Ronnie, Claire and I wanted to make an annual tradition of our Breakfast at Tiffany's, which we declared on May 4th, Audrey Hepburn's birthday. It fell conveniently on a Friday, but Ronnie was too tired to make it happen on a weekday, so we rescheduled for Saturday. I was out far too late on Friday, to the point that when I woke up, we could only reasonably make it Dinner at Tiffany's. Still, it felt right to get a danish in front of there at least.

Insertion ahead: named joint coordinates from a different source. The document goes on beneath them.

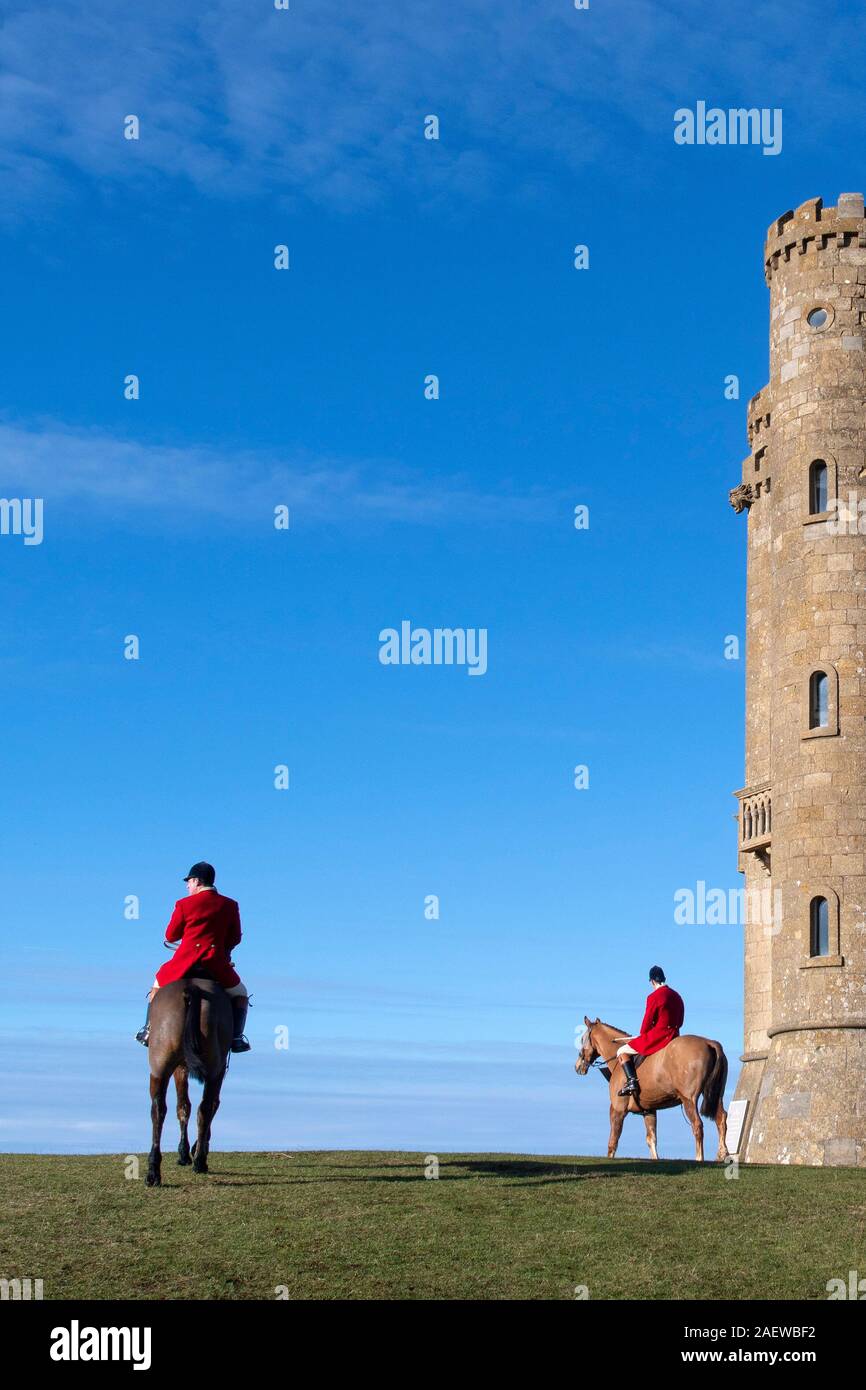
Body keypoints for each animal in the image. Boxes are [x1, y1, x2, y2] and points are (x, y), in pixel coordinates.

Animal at [146, 973, 233, 1189]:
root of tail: (192, 988)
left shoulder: (181, 1068)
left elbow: (183, 1106)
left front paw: (185, 1152)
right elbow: (192, 1106)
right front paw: (191, 1149)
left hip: (160, 1067)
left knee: (158, 1109)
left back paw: (154, 1171)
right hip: (214, 1067)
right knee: (206, 1107)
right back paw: (199, 1159)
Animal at [578, 1011, 728, 1162]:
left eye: (582, 1038)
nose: (578, 1066)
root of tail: (709, 1042)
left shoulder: (617, 1109)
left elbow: (613, 1141)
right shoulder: (649, 1110)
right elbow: (651, 1139)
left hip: (689, 1099)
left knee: (697, 1125)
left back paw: (699, 1158)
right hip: (717, 1096)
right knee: (721, 1119)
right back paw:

Well you never know WHAT Ronnie will come up with. So while I helped myself to some sort of almond danish, Ronnie decided on a PANINI. A PANINI AT TIFFANY'S.





Now following this, it was "real" dinnertime. And it was Cinco de Mayo. I am not picky. I was even fine with CHIPOTLE for dinner (plus the Chipotle's here sell Corona and other beers) but Ronnie actually dragged me in to some buffet-style bodega in midtown where you pay by the pound. He got $27 WORTH OF FOOD. I got a spicy chicken burrito.



You're looking at the meal (replete with chopsticks) and thinking to yourself: oh there's no way they ate that, that's disgusting, they threw that all out. And you would be right. If it were opposite day. Here was the finished meal.



That's right. "Cinco de Mayo" was celebrated by eggrolls, lo mein, macaroni and cheese, crab salad, burritos, tomato & mozzarella, sushi, pasta salad, buffalo wings, barbecue potatoes and whatever else you can find in that I Spy plate of food. We finished the night by karaoke on the East Side.

I had quite the splendid Sunday as well, I slept in and then spent the beautiful sunshiney day walking around the Jacqueline Kennedy Onassis Reservoir in Central Park to the East Side, where I then went to the Museum of the City of New York, read some Harry Potter in Starbucks and then had family dinner with Ronnie and Betsy.

I also turned in my last project this morning so I am officially done with my classes here at Columbia for a nice long summer!